(Collected data entries)
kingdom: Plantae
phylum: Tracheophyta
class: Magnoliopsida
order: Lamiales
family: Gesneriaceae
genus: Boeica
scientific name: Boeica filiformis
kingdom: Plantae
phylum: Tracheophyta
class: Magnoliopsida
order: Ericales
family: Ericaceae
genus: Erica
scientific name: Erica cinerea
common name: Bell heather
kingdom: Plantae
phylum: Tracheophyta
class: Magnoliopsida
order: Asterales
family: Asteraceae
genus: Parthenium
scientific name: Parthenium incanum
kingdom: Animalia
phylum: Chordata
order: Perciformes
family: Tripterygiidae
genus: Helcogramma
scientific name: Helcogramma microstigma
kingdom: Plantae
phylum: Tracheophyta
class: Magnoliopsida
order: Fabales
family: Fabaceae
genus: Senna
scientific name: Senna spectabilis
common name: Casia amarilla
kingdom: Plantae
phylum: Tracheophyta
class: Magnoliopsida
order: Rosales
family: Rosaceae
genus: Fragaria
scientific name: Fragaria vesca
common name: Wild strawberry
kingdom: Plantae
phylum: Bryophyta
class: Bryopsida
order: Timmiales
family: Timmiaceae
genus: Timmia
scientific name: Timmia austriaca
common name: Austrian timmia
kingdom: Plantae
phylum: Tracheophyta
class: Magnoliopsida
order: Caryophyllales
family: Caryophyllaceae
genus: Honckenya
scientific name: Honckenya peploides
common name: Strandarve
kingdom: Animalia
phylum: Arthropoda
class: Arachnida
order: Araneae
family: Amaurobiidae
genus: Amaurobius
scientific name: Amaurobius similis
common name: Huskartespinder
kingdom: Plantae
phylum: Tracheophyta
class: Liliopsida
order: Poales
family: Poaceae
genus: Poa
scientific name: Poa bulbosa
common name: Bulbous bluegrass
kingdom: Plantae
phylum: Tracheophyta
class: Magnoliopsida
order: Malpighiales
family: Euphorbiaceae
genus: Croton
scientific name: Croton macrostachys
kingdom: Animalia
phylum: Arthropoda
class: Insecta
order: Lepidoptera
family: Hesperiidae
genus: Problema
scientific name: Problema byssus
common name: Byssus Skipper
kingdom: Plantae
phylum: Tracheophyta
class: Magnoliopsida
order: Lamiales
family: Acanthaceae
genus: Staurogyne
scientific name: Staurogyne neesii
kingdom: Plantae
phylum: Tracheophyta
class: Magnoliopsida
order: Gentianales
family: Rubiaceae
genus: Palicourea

▶ [WRITTEN REQUEST]: Reproduce the lines of the records above verbatim, covering every record.

▶ [ANSWER TO THIS TASK]:
kingdom: Plantae
phylum: Tracheophyta
class: Magnoliopsida
order: Lamiales
family: Gesneriaceae
genus: Boeica
scientific name: Boeica filiformis
kingdom: Plantae
phylum: Tracheophyta
class: Magnoliopsida
order: Ericales
family: Ericaceae
genus: Erica
scientific name: Erica cinerea
common name: Bell heather
kingdom: Plantae
phylum: Tracheophyta
class: Magnoliopsida
order: Asterales
family: Asteraceae
genus: Parthenium
scientific name: Parthenium incanum
kingdom: Animalia
phylum: Chordata
order: Perciformes
family: Tripterygiidae
genus: Helcogramma
scientific name: Helcogramma microstigma
kingdom: Plantae
phylum: Tracheophyta
class: Magnoliopsida
order: Fabales
family: Fabaceae
genus: Senna
scientific name: Senna spectabilis
common name: Casia amarilla
kingdom: Plantae
phylum: Tracheophyta
class: Magnoliopsida
order: Rosales
family: Rosaceae
genus: Fragaria
scientific name: Fragaria vesca
common name: Wild strawberry
kingdom: Plantae
phylum: Bryophyta
class: Bryopsida
order: Timmiales
family: Timmiaceae
genus: Timmia
scientific name: Timmia austriaca
common name: Austrian timmia
kingdom: Plantae
phylum: Tracheophyta
class: Magnoliopsida
order: Caryophyllales
family: Caryophyllaceae
genus: Honckenya
scientific name: Honckenya peploides
common name: Strandarve
kingdom: Animalia
phylum: Arthropoda
class: Arachnida
order: Araneae
family: Amaurobiidae
genus: Amaurobius
scientific name: Amaurobius similis
common name: Huskartespinder
kingdom: Plantae
phylum: Tracheophyta
class: Liliopsida
order: Poales
family: Poaceae
genus: Poa
scientific name: Poa bulbosa
common name: Bulbous bluegrass
kingdom: Plantae
phylum: Tracheophyta
class: Magnoliopsida
order: Malpighiales
family: Euphorbiaceae
genus: Croton
scientific name: Croton macrostachys
kingdom: Animalia
phylum: Arthropoda
class: Insecta
order: Lepidoptera
family: Hesperiidae
genus: Problema
scientific name: Problema byssus
common name: Byssus Skipper
kingdom: Plantae
phylum: Tracheophyta
class: Magnoliopsida
order: Lamiales
family: Acanthaceae
genus: Staurogyne
scientific name: Staurogyne neesii
kingdom: Plantae
phylum: Tracheophyta
class: Magnoliopsida
order: Gentianales
family: Rubiaceae
genus: Palicourea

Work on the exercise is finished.